Prototyping Capacitive Sensors

Previous blog posts explored capacitive sensing and proposed it as ideal for our digital Peabody quilt. However, unlike a smartphone or tablet, we have a very interesting design problem: how can we embody the quilt form and feel such that the sensors create a foldable and flexible 30×30 matrix and peacefully combine with Adafruit NeoPixel strips?

So, I rapid prototyped and tested four flexible materials for capacitive touch sensing with Arduino’s CapSense library:

  • Copper mesh
  • Copper tape
  • Conductive wool yarn
  • Conductive cloth

I broke the problem down to its smallest component – one sensor using one piece of the above materials – and created a very simple animated schematic with an online circuit simulator. Notice the latency between the send pin going high (‘H’) and the receive pin going high (‘H’). This is what is detected by CapSense as you touch the material:

Capacitive Proto Schematic

You can further play with this simulator setup. If you would like to learn more, the prototyping and schematic setup was inspired by a very well done and straightforward CapSense video tutorial that explains it well.

The test I used looked like the following:
copper mesh cap test

Which produced this visible change in the serial output, printing milliseconds and the output of the sensor:
copper cap test serial output

I also tested what would happen when I added LEDs on top of the material:
giphy (3)

Which produced a serial output change one order of magnitude smaller for conductive fabric, copper mesh, and copper tape:
giphy (4)

I am unsure that the change caused by the material with the LED strips is large enough for the sensor to work effectively.

1. Copper Mesh
✔︎ worked well on its own
✔︎ seemed to work through LED strips powered off


2. Copper tape
✔︎ worked well on its own
✔︎seemed to work through LED strips powered off


3. Conductive wool yarn
✔︎ worked well on its own
✘ did not work through LED strips powered off


4. Conductive fabric
✔︎ worked well on its own
✔︎seemed to work through LED strips powered off



Properly grounding the setup ‘A to Z’ – laptop, Arduino, conductive material – was tricky. When the laptop wasn’t plugged in to an outlet, the higher serial output was hardly detectable. But when plugged in thus using main power as ground, the capacitive touch worked very well. Also, because my desk was static dissipative, I put everything on top of a large cardboard box (i.e. an insulating material).


It is very important to note that the LED strips were powered off – when powered on, the current passing through the LED strips can create an electromagnetic field that may or may not cause inductance with the other wires for the conductive fabric.
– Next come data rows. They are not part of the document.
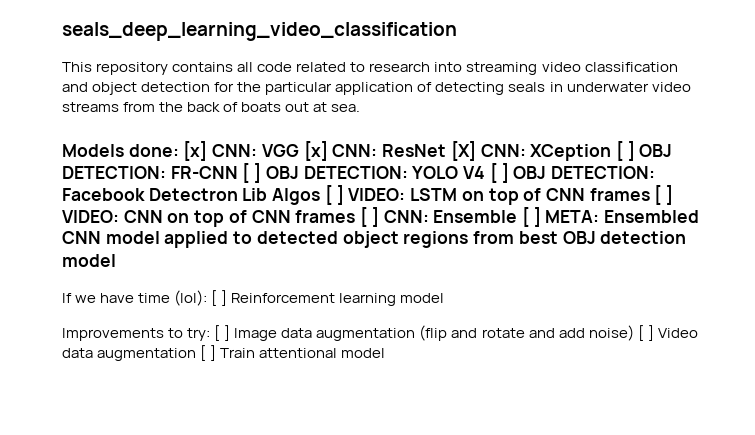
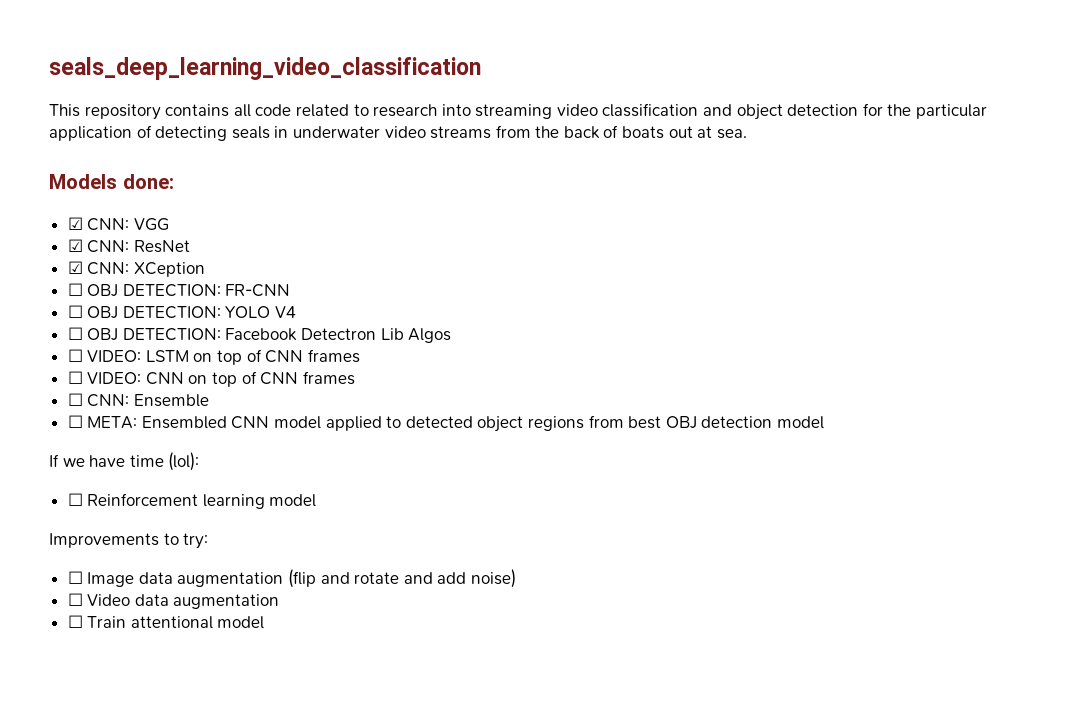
[183,141,208,161] [x] -> [67,217,83,230] // ☑
[303,141,328,161] [x] -> [67,239,83,252] // ☑
[450,141,476,161] [X] -> [67,261,83,274] // ☑
[615,141,635,161] [ ] -> [67,283,83,296] // ☐
[242,163,262,183] [ ] -> [67,305,83,318] // ☐
[489,163,509,183] [ ] -> [67,327,83,340] // ☐
[324,185,344,205] [ ] -> [67,349,83,362] // ☐
[654,185,674,205] [ ] -> [67,371,83,384] // ☐
[360,207,379,227] [ ] -> [67,393,83,406] // ☐
[521,207,541,227] [ ] -> [67,415,83,428] // ☐
[211,290,228,306] [ ] -> [67,493,83,506] // ☐
[214,325,231,341] [ ] -> [67,571,83,584] // ☐
[637,325,654,341] [ ] -> [67,593,83,606] // ☐
[200,345,217,361] [ ] -> [67,615,83,628] // ☐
My background doesn’t allow me to say for sure, but it’s worth noting and testing in the future.

Reliability vs. Replicability

If each square in our Peabody blanket were to be an individual touch sensor, we would require 900 unique inputs/output ports. Even with multiplexers and Arduino Megas, allowing each sensor to be a special snowflake may well be an implementation nightmare, only worthwhile later when debugging.

We could instead reduce input/output requirements by making, say, each row one capacitive sensor that is able to determine the position of touch along the quilt’s two meters. (Michael Nietsche in Digital Humanities hypothesized this is not possible but has not tried it; thus, I must try it).
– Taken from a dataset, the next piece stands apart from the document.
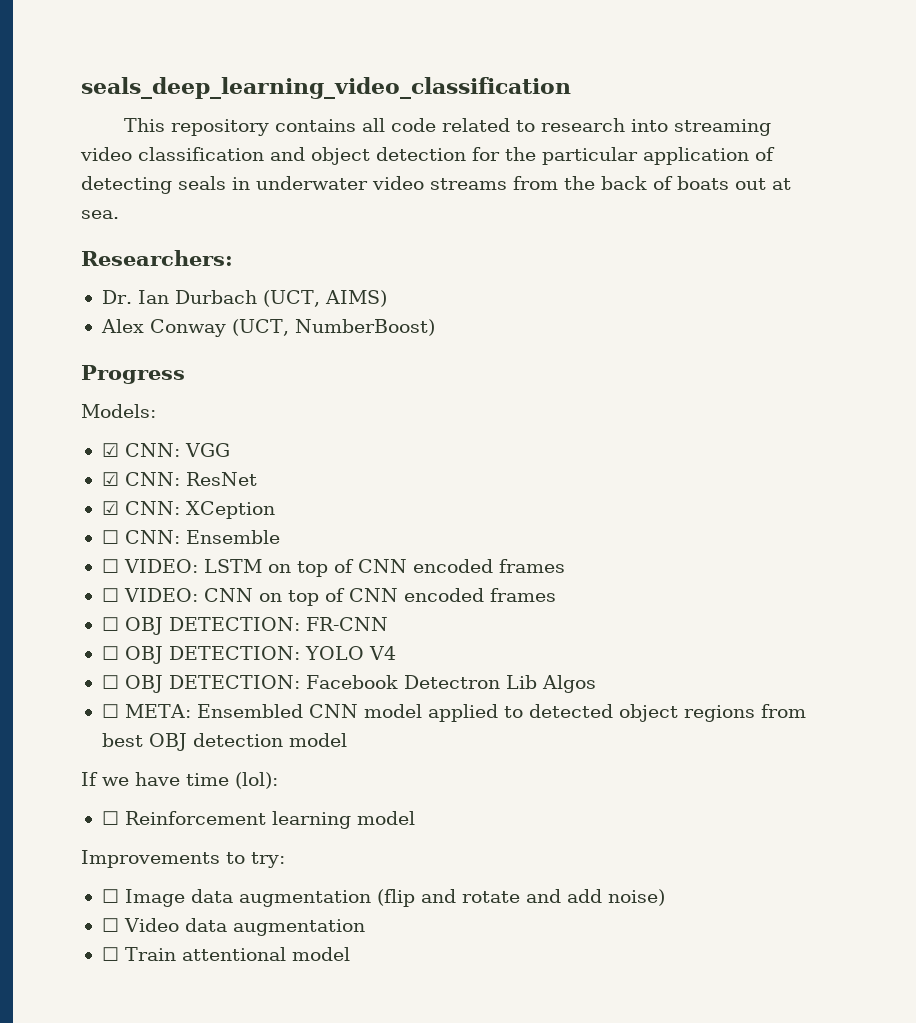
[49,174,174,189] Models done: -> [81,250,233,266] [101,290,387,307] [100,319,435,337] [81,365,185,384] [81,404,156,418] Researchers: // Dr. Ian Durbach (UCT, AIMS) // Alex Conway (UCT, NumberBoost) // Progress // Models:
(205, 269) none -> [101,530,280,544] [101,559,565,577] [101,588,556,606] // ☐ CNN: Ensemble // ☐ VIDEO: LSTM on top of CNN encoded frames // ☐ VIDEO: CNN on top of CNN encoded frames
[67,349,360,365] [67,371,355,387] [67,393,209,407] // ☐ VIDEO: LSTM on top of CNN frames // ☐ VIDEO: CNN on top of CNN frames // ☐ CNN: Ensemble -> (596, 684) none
Controlling an object with the touch of fabric has some element of surprise. Commonly we interact with capacitive touch interfaces via cold, hard glass and plastic blocks we carry in our pockets. There are pixels in the block. Those pixels tell us what our touch will do. The little blue box with a letter ‘f’ inside provides an affordance to press followed by dynamic feedback, filling our block with vacation albums and videos of indulgent recipes in 30 seconds or less.

Now we encounter soft, flexible fabric and wool thread that we’ve associated with being passive our entire lives, worn as the favorite jacket or snuggled into as the favorite blanket. But by allowing them to carry current and implementing capacitive touch, our interactions become active, thus introducing a new conceptual model for control interfaces that does not require the push, flick, pull of everyday affordances but rather a light touch on fabric, like tapping a friend on the shoulder to get their attention.


My first blog post outside of ’thoughts’ feels very cut and dry. I think my scientific paper persona was speaking loudly: here is introduction, here is methods, here is results, here is discussion. My hope is that the more blog posts I write, the more conversationally I’ll be able to ponder upon and weave in discussion about some of the touch interaction’s nuances and implications. Things a schematic doesn’t talk about.